閱讀摘錄 -
# **01. 如何在自定義數據集上訓練 YOLOv7**

本教程基於 WongKinYiu 的 **YOLOv7 Github存儲庫** [[連結]](https://github.com/WongKinYiu/yolov7) 與**論文** [[連結]](https://arxiv.org/abs/2207.02696)，並由 Chieh-Ming整理為具有詳細步驟的中文訓練方式之教材，並記述了關於**自己的自定義對象**的訓練。

### **本教程中介紹的步驟**

為了訓練我們的物件偵測模型，我們分為以下步驟：

* 安裝 YOLOv7 依賴套件 (Install YOLOv7 dependencies)
* 以 YOLOv7 格式從 Roboflow 加載自定義數據集 (Load custom dataset from Roboflow in YOLOv7 format)
* 運行 YOLOv7 訓練 (Run YOLOv7 training)
* 評估 YOLOv7 性能 (Evaluate YOLOv7 performance)
* 在測試圖像上運行 YOLOv7 預測 (Run YOLOv7 inference on test images)

In [1]:
import torch

tensor = torch.rand(3,4)
print(f"Device tensor is stored on: {tensor.device}")

print(f"CUDA is currently available: {torch.cuda.is_available()}")

tensor = tensor.to('cuda')

print(f"Device tensor is stored on: {tensor.device}")

  from .autonotebook import tqdm as notebook_tqdm


Device tensor is stored on: cpu
CUDA is currently available: True
Device tensor is stored on: cuda:0


# **03. 準備格式正確的自定義數據 (Correctly Formatted Custom Data)**

# **03-1. 連結雲端硬碟中的自定義數據**
* 使用md指令，將資料複製於自己建立資料夾中(`custom_dataset`)，包含train與valid，並使用cp指令複製coco.yaml。
* coco.yaml更名改為data.yaml並修改內容：自定義的類別名稱、類別數量以及train與val的path。
    * `train: ../train/images`
    * `val: ../valid/images`
    * `# number of classes`
    * `nc: 3`
    * `# class names`
    * `names: [ 'none', 'bad', 'good']`

* 建立`getYoloFormat`函數，將xml的標籤資料轉為txt格式。
* 此教程以口罩影像集為例，三個類別分別為none, bad, good。

In [2]:
# 建立資料夾
!md "custom_dataset"
!md "custom_dataset/valid"
!md "custom_dataset/train"
!md "custom_dataset/valid/images"
!md "custom_dataset/train/images"
!md "custom_dataset/valid/labels"
!md "custom_dataset/train/labels"

# 將data.yaml複製至新建立的資料夾中
!copy "data/coco.yaml" "custom_dataset"

子目錄或檔案 custom_dataset 已經存在。
子目錄或檔案 custom_dataset/valid 已經存在。
子目錄或檔案 custom_dataset/train 已經存在。
子目錄或檔案 custom_dataset/valid/images 已經存在。
子目錄或檔案 custom_dataset/train/images 已經存在。

作業要求 - 請將此 YOLOv7 訓練教程中自「### **本教程中介紹的步驟**」起、至「tensor = torch.rand(3,4)」止的文字逐字抄錄。 本節與清單資料無涉。

資料摘錄 -
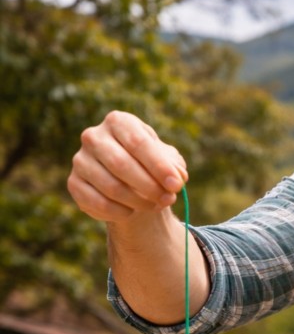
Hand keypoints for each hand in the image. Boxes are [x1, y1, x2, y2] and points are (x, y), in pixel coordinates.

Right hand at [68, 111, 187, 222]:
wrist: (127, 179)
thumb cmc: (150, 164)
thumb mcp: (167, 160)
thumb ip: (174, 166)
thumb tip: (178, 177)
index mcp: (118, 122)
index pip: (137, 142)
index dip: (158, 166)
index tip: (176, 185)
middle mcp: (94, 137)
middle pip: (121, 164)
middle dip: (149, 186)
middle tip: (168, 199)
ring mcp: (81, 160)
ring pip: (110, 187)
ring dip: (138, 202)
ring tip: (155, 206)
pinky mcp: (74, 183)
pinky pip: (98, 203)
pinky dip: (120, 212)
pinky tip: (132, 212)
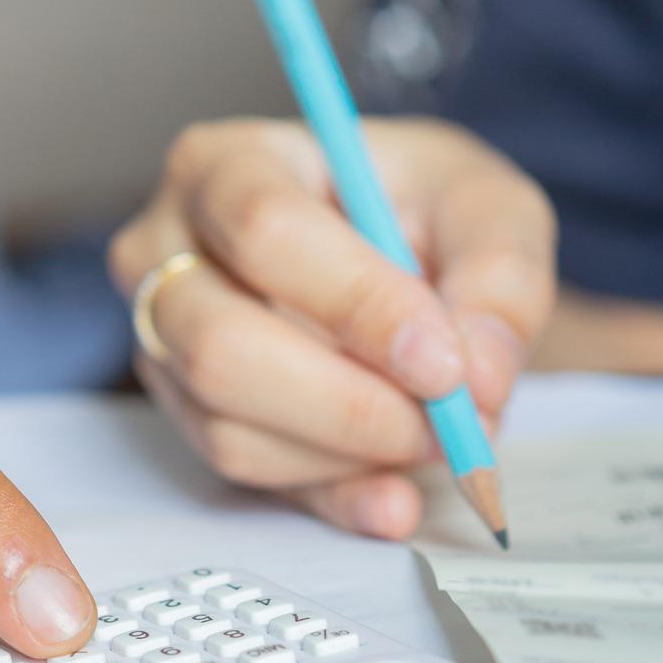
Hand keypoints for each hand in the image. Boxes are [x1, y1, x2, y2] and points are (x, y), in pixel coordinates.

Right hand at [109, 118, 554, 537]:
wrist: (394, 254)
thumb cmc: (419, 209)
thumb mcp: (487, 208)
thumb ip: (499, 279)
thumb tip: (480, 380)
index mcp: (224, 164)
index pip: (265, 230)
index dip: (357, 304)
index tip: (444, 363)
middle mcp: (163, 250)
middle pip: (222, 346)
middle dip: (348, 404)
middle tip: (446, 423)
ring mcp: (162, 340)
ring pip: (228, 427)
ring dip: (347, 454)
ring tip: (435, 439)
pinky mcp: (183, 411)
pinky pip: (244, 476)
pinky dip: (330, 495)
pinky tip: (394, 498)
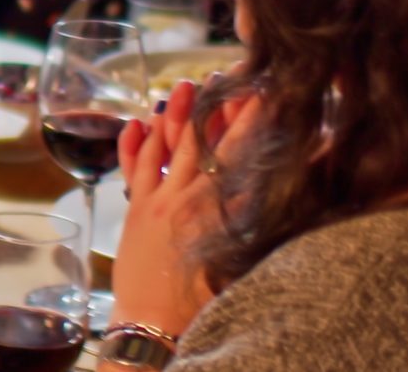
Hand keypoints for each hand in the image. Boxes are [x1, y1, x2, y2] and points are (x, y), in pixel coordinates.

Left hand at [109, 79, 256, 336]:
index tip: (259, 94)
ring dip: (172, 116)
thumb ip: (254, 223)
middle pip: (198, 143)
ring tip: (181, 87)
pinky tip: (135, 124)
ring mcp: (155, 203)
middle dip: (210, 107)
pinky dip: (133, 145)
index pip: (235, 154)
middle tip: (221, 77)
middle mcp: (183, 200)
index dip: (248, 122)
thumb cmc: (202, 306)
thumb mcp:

--

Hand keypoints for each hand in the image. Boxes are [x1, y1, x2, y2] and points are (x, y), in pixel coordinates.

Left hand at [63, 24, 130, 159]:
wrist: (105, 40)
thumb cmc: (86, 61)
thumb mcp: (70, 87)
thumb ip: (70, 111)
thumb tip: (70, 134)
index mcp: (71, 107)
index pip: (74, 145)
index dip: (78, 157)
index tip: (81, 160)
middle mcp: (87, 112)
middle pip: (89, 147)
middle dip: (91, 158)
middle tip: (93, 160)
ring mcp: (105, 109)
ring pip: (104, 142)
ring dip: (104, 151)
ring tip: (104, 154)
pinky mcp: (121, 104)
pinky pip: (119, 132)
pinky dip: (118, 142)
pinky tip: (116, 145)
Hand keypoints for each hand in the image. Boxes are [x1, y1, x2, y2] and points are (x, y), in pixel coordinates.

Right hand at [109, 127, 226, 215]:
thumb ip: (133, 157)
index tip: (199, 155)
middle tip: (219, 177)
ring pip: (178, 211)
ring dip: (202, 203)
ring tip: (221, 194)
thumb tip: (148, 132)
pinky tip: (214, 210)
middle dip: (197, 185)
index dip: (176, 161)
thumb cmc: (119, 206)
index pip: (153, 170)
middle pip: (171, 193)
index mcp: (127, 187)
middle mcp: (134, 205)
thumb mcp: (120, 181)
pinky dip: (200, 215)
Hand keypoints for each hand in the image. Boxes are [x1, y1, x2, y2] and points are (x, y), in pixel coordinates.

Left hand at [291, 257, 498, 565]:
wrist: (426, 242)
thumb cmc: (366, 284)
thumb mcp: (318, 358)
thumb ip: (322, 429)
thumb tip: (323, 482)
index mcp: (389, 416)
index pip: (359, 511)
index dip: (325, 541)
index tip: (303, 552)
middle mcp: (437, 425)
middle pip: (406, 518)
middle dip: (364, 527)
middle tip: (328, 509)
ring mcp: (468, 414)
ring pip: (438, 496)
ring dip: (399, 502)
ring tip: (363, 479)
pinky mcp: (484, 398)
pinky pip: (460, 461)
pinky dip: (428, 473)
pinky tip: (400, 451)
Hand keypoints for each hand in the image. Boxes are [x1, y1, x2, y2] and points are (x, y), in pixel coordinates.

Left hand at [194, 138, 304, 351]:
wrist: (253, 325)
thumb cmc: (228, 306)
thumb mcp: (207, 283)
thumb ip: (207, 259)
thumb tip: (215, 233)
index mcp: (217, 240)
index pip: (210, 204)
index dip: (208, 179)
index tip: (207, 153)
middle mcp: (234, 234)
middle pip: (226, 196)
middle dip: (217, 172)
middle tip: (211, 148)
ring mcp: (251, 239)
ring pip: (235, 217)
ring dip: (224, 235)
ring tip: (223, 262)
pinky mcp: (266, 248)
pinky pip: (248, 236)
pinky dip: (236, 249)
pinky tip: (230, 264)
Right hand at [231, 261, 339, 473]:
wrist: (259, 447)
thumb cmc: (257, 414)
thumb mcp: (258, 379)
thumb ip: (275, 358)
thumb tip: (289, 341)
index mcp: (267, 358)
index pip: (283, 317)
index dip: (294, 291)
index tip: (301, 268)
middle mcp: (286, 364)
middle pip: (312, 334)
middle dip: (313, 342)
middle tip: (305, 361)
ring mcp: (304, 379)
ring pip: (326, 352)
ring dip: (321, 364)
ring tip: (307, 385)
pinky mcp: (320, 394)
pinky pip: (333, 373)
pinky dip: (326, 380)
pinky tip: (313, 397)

* * *

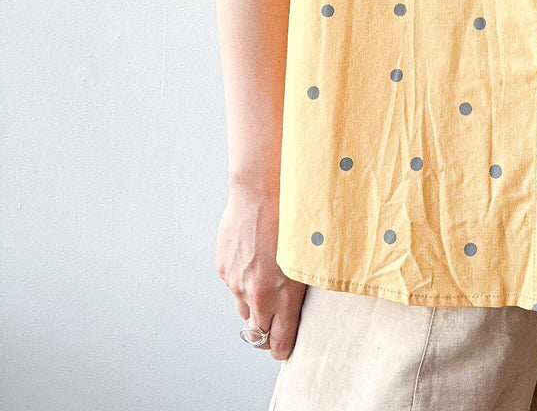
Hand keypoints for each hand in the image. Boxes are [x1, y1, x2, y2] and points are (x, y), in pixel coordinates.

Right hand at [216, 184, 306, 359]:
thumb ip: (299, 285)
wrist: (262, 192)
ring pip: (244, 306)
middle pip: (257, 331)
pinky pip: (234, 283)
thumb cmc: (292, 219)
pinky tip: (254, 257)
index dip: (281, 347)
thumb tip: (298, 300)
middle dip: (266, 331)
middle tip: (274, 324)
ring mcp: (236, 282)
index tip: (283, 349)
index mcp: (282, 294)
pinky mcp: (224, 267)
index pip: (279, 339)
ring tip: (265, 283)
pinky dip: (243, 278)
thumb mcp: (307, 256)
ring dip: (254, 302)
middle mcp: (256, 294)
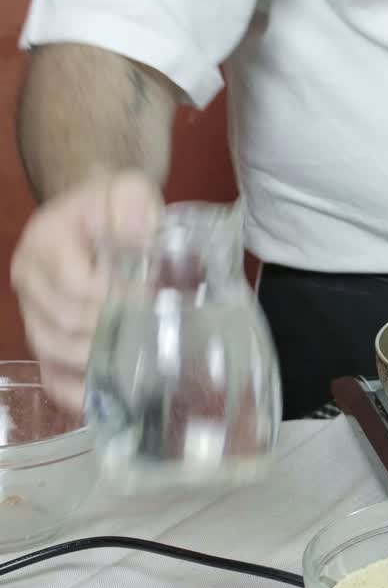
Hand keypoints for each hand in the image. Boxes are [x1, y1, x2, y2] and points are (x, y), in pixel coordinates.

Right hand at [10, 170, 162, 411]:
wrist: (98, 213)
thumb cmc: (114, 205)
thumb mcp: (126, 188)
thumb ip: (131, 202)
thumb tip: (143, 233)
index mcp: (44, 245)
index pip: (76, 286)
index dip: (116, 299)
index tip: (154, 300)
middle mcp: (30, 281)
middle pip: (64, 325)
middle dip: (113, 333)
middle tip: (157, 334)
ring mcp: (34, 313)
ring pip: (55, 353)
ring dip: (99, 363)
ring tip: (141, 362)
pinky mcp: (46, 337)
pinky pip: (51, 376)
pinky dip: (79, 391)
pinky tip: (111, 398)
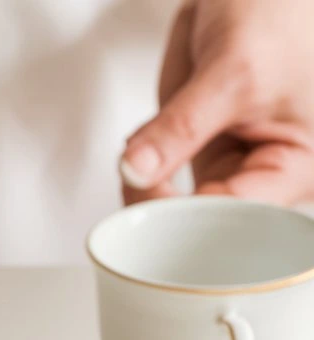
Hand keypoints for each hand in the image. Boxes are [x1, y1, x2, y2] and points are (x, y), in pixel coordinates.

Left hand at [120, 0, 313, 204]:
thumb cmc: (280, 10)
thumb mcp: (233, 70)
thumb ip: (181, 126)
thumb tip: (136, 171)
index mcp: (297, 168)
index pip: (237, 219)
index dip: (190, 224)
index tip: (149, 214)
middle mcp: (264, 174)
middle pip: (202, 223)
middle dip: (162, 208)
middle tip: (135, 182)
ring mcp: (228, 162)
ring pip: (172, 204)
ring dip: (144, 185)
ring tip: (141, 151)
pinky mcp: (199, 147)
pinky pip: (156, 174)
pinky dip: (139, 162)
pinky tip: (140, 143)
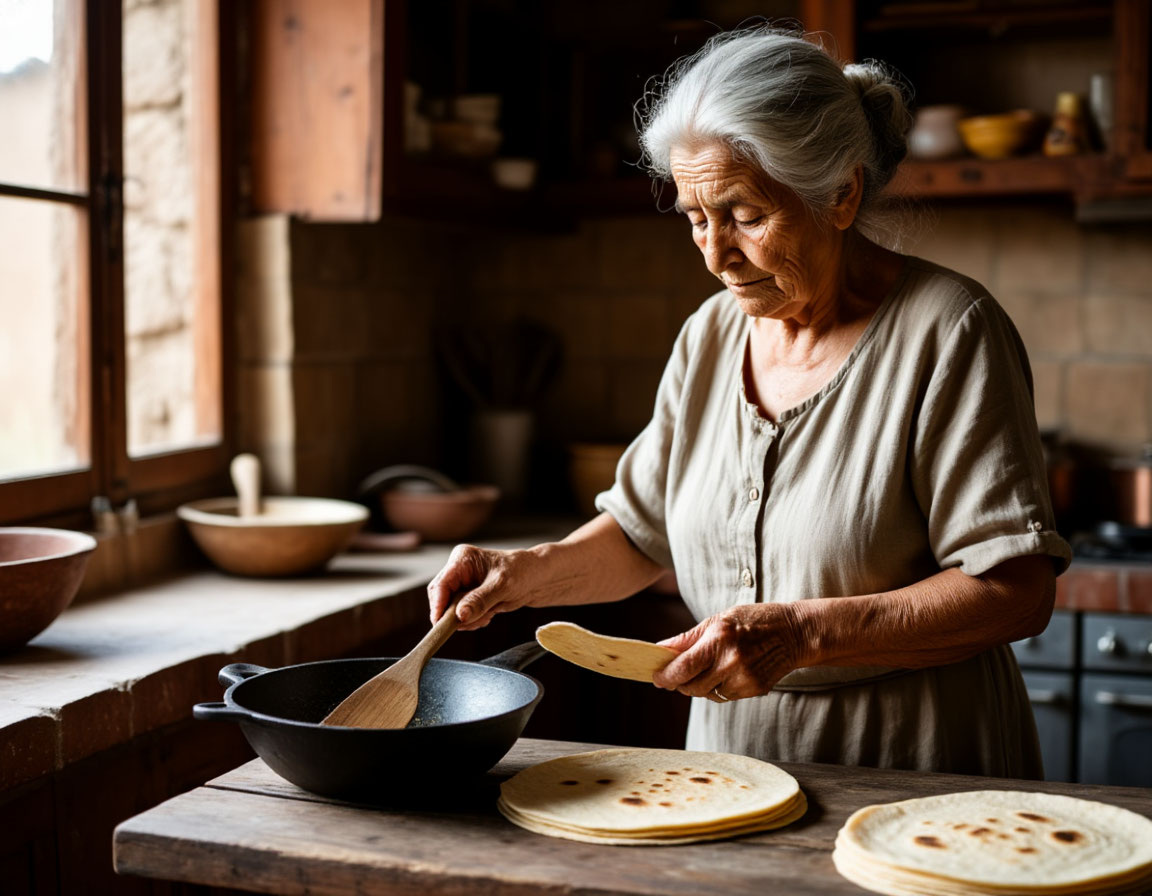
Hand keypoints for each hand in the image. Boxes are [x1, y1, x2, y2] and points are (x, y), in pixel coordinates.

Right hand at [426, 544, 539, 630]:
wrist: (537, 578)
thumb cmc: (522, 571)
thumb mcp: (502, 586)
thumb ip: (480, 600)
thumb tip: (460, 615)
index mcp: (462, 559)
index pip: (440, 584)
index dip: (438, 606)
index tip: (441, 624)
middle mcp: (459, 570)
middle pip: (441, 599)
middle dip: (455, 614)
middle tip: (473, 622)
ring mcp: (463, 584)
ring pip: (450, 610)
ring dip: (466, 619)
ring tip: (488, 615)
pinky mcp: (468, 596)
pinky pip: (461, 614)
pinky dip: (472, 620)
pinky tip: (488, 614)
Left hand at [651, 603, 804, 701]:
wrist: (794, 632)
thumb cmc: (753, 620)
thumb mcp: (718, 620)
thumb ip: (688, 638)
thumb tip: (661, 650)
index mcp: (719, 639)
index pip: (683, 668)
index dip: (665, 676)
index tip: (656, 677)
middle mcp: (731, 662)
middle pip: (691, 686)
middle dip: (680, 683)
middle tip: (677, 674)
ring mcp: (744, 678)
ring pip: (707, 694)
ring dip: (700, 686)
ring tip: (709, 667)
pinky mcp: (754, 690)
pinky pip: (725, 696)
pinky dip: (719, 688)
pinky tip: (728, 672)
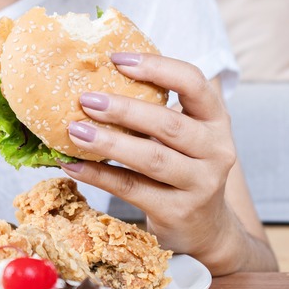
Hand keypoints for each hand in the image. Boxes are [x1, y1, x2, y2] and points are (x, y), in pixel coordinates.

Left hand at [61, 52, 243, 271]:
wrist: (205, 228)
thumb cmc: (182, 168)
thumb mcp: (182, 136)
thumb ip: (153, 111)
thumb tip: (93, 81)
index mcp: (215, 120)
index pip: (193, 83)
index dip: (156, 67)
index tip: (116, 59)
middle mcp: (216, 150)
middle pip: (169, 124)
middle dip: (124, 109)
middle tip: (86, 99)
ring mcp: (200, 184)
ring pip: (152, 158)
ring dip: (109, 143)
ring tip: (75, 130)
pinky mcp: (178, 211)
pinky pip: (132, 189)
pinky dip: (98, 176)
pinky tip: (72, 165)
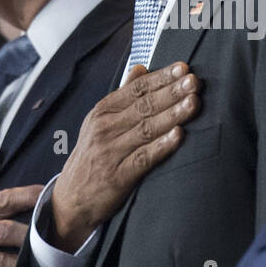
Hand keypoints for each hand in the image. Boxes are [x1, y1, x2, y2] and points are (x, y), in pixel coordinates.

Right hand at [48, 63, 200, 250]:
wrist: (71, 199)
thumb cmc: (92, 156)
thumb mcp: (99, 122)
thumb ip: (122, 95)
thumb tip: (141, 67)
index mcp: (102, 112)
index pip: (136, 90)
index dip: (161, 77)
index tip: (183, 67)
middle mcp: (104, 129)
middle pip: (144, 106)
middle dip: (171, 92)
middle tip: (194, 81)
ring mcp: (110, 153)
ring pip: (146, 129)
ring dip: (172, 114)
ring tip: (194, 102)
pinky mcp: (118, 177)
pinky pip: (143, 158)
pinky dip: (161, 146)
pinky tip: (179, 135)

作答欄 -
### **本教程中介紹的步驟**

為了訓練我們的物件偵測模型，我們分為以下步驟：

* 安裝 YOLOv7 依賴套件 (Install YOLOv7 dependencies)
* 以 YOLOv7 格式從 Roboflow 加載自定義數據集 (Load custom dataset from Roboflow in YOLOv7 format)
* 運行 YOLOv7 訓練 (Run YOLOv7 training)
* 評估 YOLOv7 性能 (Evaluate YOLOv7 performance)
* 在測試圖像上運行 YOLOv7 預測 (Run YOLOv7 inference on test images)

In [1]:
import torch

tensor = torch.rand(3,4)